Your mother is a great loss. I loat both parents in my early thirties within four months if each other. It is very painful and even though I was their adopted child they gave made me who I am.
I just can't stop thinking about it. I am so confused that sometimes I don't know if I am suffering from anxiety or depression. I am so afraid, is this normal.
I think it's the quality of life that matters not the diagnosis. Feel free to vent any time. I remember feeling lost also. That is a great loss , and no description on paper can describe that. I hope you will find comfort with your family, and others in your circle. Again, I am sorry for your loss.
I too lost my lovely mum 10 years ago now still feels like yesterday??
For one you are grieving...losing your mom is so hard she's your mom your queen so when you lose her I find you lose half of yourself well I did it literally broke me nothing could console me or comfort me no matter what anyone said..
Your depression and anxiety don't help but we do seem to have that when we lose someone as important.
The losing it part is normal although you won't lose it honey you just feel you will that's your anxiety telling you just remember anxiety is just a thought nothing else but it's very hard to understand..

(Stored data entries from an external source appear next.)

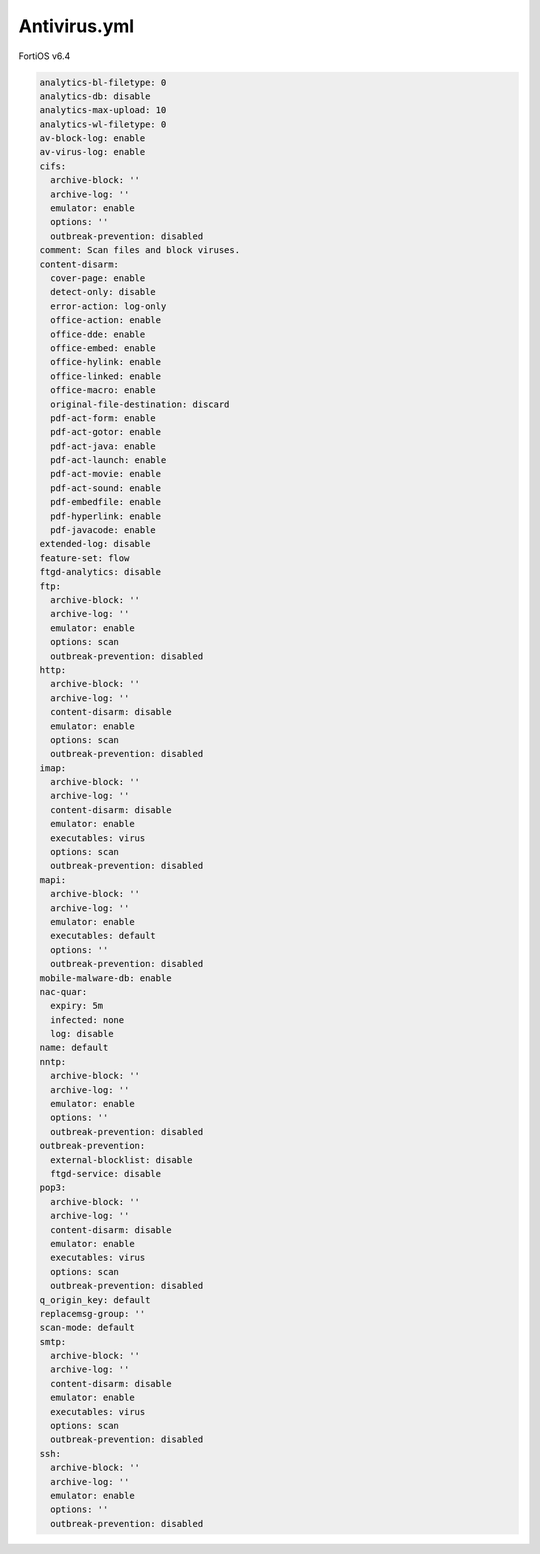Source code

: Antivirus.yml
-------------

FortiOS v6.4

.. code:: yaml

    analytics-bl-filetype: 0
    analytics-db: disable
    analytics-max-upload: 10
    analytics-wl-filetype: 0
    av-block-log: enable
    av-virus-log: enable
    cifs:
      archive-block: ''
      archive-log: ''
      emulator: enable
      options: ''
      outbreak-prevention: disabled
    comment: Scan files and block viruses.
    content-disarm:
      cover-page: enable
      detect-only: disable
      error-action: log-only
      office-action: enable
      office-dde: enable
      office-embed: enable
      office-hylink: enable
      office-linked: enable
      office-macro: enable
      original-file-destination: discard
      pdf-act-form: enable
      pdf-act-gotor: enable
      pdf-act-java: enable
      pdf-act-launch: enable
      pdf-act-movie: enable
      pdf-act-sound: enable
      pdf-embedfile: enable
      pdf-hyperlink: enable
      pdf-javacode: enable
    extended-log: disable
    feature-set: flow
    ftgd-analytics: disable
    ftp:
      archive-block: ''
      archive-log: ''
      emulator: enable
      options: scan
      outbreak-prevention: disabled
    http:
      archive-block: ''
      archive-log: ''
      content-disarm: disable
      emulator: enable
      options: scan
      outbreak-prevention: disabled
    imap:
      archive-block: ''
      archive-log: ''
      content-disarm: disable
      emulator: enable
      executables: virus
      options: scan
      outbreak-prevention: disabled
    mapi:
      archive-block: ''
      archive-log: ''
      emulator: enable
      executables: default
      options: ''
      outbreak-prevention: disabled
    mobile-malware-db: enable
    nac-quar:
      expiry: 5m
      infected: none
      log: disable
    name: default
    nntp:
      archive-block: ''
      archive-log: ''
      emulator: enable
      options: ''
      outbreak-prevention: disabled
    outbreak-prevention:
      external-blocklist: disable
      ftgd-service: disable
    pop3:
      archive-block: ''
      archive-log: ''
      content-disarm: disable
      emulator: enable
      executables: virus
      options: scan
      outbreak-prevention: disabled
    q_origin_key: default
    replacemsg-group: ''
    scan-mode: default
    smtp:
      archive-block: ''
      archive-log: ''
      content-disarm: disable
      emulator: enable
      executables: virus
      options: scan
      outbreak-prevention: disabled
    ssh:
      archive-block: ''
      archive-log: ''
      emulator: enable
      options: ''
      outbreak-prevention: disabled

But you cared for her you was there when she needed you the most you made her happy along with your children I hope that comforts you that you were with her through it you've just got to remember how your mom lived not how she died I had trouble with this for a long time so it's normal to be like this it does ease over time but you never get over your loss you just push through it each day best you can but it does ease over time you just learn to cope somehow.